Not only has your grandmother baked you cookies and supported your endeavors, but she may be the reason you are in a relationship.

For anthropologist and distinguished U professor Kristen Hawkes, studying this “grandmothering” theory began in the 1980s with her partners Nicholas Blurton-Jones, professor emeritus of anthropology at UCLA, and Jim O’Connell, retired anthropologist at the U. The theory strongly suggests that a big part of human evolution is due to grandmothers and may be present in our interactions today, including how we meet and stay with life partners.

“We’re all products of our evolutionary history,” Hawkes said. “Understanding that is the foundation for understanding ourselves and how we respond to the choices we all face.”

Hawkes and her partners have compiled their research from observing the interactions of grandmothers, mothers and babies among the Hadza foragers of northern Tanzania.

“The ‘grandmothering’ label refers to the hypothesis that we are products of communities that favored increased longevity and postmenopausal lifespans,” she said, “rather than communities that had a lifespan closer to that of great apes.”

In other words, humans choosing a significant other and reproducing with them occurs before women go through menopause. In the days when men hunted and women gathered, like the Hazda foragers do, marrying a young woman was necessary to pass on your genetic makeup to children.

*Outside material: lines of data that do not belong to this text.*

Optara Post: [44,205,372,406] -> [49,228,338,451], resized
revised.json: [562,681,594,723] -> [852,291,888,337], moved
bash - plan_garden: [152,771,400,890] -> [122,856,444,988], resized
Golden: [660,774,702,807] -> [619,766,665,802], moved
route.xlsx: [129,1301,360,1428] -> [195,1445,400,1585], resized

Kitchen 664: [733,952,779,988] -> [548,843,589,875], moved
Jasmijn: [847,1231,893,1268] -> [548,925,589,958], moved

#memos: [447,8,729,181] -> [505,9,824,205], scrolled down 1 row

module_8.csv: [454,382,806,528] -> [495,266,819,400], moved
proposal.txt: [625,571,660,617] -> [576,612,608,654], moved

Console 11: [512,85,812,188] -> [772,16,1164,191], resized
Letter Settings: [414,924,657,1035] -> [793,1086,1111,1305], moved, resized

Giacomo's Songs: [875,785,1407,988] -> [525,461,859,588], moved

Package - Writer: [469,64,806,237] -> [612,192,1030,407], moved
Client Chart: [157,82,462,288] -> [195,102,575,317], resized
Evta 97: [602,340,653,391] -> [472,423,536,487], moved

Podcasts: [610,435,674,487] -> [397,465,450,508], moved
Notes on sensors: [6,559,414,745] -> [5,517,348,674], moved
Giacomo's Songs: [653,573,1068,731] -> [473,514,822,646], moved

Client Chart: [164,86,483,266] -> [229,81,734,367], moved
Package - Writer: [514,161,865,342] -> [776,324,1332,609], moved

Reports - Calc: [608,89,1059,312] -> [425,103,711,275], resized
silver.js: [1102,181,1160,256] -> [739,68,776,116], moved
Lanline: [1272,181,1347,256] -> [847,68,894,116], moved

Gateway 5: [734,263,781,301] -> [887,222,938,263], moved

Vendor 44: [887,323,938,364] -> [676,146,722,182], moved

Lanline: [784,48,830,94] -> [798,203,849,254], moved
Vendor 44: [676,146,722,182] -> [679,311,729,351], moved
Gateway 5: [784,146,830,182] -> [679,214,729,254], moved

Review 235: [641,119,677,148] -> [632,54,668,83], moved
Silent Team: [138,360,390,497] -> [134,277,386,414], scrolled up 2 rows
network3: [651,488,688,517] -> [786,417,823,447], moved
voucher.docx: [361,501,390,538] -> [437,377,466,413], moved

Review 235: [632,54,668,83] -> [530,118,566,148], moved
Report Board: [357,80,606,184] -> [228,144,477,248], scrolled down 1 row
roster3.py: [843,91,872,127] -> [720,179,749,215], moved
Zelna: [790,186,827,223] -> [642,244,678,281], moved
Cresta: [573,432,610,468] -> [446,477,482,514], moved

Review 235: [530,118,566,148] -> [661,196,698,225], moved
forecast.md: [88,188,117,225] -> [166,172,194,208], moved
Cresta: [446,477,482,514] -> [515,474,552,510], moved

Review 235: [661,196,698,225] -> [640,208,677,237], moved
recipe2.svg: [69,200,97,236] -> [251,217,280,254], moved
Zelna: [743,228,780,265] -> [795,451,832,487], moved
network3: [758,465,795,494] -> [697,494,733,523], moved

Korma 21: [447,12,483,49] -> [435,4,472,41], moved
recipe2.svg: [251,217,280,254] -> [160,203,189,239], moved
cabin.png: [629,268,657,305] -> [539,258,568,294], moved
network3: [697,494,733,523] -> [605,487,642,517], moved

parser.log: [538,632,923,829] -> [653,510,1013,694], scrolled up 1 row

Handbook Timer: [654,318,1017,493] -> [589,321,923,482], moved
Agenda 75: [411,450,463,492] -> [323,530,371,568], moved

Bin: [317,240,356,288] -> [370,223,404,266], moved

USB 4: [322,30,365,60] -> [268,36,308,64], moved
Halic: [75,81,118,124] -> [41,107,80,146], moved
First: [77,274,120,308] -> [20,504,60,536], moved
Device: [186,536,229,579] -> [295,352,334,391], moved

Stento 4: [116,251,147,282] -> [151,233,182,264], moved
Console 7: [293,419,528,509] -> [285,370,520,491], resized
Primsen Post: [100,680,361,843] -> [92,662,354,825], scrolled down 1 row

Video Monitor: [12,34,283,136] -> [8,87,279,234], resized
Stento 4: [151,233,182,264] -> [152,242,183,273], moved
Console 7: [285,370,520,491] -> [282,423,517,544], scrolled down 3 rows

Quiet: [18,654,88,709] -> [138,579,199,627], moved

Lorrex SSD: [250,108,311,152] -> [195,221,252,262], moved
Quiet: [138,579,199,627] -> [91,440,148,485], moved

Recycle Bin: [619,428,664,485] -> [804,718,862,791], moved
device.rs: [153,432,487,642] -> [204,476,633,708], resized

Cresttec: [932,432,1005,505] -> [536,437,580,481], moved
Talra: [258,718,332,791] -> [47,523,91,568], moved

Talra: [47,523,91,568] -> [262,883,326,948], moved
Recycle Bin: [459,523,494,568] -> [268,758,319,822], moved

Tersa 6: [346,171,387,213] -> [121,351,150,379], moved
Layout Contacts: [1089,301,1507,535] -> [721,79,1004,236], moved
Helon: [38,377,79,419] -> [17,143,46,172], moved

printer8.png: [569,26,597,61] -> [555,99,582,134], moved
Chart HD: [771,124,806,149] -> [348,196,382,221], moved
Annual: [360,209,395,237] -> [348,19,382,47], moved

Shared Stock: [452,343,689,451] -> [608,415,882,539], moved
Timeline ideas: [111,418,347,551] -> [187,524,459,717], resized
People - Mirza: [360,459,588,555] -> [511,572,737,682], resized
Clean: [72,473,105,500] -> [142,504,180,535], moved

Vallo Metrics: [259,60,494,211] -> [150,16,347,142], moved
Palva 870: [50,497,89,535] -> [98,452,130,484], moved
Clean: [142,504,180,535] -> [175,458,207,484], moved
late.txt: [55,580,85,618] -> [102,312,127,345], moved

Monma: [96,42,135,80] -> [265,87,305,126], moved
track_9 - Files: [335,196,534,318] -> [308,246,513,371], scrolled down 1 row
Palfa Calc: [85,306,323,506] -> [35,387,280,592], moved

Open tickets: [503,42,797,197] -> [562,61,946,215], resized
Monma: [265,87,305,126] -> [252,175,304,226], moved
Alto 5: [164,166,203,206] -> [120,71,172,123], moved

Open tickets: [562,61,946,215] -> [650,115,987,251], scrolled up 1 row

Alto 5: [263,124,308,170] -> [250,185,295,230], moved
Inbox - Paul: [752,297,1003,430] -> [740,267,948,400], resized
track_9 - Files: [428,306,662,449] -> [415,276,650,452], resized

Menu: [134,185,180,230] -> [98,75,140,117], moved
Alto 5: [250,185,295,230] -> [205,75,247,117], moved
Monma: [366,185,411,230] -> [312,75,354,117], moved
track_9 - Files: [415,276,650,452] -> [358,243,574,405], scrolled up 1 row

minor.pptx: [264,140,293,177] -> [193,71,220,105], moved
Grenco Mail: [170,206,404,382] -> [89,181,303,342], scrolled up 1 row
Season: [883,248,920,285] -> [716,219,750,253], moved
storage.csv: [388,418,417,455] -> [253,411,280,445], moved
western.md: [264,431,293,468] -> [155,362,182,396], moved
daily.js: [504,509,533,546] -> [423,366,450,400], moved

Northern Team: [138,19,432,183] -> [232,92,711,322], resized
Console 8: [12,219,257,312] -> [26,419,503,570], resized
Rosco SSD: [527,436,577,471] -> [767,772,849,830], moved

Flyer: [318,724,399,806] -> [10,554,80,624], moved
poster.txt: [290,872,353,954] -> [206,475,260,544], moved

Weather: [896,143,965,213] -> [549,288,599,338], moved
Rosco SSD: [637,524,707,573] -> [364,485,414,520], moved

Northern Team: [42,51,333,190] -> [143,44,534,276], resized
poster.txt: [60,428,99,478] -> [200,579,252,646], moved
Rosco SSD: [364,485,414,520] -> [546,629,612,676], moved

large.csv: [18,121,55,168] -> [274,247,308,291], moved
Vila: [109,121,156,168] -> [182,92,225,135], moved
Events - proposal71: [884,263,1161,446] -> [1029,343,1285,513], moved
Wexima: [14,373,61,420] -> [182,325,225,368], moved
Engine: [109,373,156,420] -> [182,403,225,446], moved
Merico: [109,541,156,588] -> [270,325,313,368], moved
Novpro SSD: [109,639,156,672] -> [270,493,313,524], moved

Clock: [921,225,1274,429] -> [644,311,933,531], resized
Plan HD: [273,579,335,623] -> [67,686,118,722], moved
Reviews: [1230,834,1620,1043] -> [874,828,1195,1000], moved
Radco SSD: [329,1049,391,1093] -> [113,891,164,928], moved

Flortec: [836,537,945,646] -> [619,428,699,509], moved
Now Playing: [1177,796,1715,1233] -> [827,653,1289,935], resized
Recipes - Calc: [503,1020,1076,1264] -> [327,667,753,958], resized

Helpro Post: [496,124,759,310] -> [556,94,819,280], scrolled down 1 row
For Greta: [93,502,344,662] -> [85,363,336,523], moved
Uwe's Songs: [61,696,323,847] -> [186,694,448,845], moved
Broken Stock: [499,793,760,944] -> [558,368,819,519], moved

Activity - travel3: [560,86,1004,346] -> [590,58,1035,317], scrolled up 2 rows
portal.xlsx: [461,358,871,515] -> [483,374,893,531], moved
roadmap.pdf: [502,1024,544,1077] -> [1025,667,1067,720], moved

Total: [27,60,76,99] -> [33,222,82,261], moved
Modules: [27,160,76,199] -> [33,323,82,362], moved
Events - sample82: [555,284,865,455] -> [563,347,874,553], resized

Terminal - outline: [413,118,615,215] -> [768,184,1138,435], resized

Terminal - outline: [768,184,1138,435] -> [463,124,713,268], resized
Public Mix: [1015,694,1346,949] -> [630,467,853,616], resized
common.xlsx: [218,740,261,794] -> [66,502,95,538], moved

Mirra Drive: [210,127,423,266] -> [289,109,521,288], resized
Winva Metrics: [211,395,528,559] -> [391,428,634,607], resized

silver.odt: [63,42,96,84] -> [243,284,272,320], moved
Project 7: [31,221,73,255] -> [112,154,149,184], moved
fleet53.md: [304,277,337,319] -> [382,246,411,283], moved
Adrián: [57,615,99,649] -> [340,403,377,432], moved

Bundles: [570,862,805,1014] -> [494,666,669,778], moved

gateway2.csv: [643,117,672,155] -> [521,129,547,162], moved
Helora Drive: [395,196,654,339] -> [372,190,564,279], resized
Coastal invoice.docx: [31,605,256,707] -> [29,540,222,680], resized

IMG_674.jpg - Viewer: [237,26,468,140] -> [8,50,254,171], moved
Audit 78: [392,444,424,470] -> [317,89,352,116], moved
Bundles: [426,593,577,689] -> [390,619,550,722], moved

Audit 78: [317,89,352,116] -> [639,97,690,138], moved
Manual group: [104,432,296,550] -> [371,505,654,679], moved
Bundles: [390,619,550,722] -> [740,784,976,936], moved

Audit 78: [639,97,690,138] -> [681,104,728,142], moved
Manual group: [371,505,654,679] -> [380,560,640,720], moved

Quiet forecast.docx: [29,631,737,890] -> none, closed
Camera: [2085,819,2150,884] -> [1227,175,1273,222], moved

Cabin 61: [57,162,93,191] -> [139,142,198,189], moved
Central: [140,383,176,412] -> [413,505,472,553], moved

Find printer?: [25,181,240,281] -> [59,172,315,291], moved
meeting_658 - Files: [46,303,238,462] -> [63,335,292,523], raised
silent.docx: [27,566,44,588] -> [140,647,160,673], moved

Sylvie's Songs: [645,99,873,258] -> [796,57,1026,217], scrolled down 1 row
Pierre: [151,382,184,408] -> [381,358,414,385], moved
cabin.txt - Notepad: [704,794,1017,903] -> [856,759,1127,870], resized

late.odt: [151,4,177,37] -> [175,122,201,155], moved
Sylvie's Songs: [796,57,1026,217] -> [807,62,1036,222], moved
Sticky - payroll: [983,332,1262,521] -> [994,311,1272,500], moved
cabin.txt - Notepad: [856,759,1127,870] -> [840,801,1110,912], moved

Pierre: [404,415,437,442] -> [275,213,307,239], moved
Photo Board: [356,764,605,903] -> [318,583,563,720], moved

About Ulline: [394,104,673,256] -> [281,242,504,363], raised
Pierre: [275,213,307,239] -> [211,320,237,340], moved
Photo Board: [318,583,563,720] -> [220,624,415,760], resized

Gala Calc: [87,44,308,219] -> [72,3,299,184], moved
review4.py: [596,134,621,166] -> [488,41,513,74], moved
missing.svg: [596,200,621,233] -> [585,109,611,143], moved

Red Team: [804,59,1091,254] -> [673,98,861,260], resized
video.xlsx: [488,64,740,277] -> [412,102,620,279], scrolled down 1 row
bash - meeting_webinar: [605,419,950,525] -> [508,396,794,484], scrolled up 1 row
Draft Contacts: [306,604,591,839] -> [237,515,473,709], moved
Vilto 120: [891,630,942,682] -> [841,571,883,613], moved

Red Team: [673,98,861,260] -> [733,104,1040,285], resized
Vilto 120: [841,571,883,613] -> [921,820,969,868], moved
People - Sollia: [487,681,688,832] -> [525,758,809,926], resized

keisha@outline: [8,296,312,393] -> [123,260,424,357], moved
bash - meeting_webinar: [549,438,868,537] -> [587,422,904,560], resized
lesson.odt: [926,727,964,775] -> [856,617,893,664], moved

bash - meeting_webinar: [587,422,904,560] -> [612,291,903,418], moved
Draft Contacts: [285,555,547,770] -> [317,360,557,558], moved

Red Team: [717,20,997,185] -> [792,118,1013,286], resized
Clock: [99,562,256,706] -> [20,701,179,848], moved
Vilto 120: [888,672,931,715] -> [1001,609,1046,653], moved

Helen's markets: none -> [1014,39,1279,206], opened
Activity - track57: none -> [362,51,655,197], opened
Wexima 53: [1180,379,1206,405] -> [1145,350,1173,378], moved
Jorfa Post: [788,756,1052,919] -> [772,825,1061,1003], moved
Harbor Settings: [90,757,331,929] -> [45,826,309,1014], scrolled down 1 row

For Hawkes, grandmothers come in to the equation to care for children while the parents worked and during a mother’s nursing of a newborn. Due to this, she said, coupling may have become a common practice and increased the length of fertility in females (as well as their general lifespan). In essence, grandmothers being around to care for children allowed their daughters to produce more kids.

The research involved with the “grandmothering” hypothesis has required a series of simulations. Hawkes and her team ran computer models to work back in time. They used numbers and sex ratios to show that those alive today are a potential product of their theory.

Maggie Adams, a sophomore in communication, finds the research fascinating.

“This study is interesting to me,” Adams said. “I would like to see more information about it because I find it relatable.”

Adams, who is currently single, said her own grandmother has a heavy presence in her life. She thinks the “grandmothering” hypothesis relates to her own situation, as her grandmother cared for her at times and taught her valuable life lessons.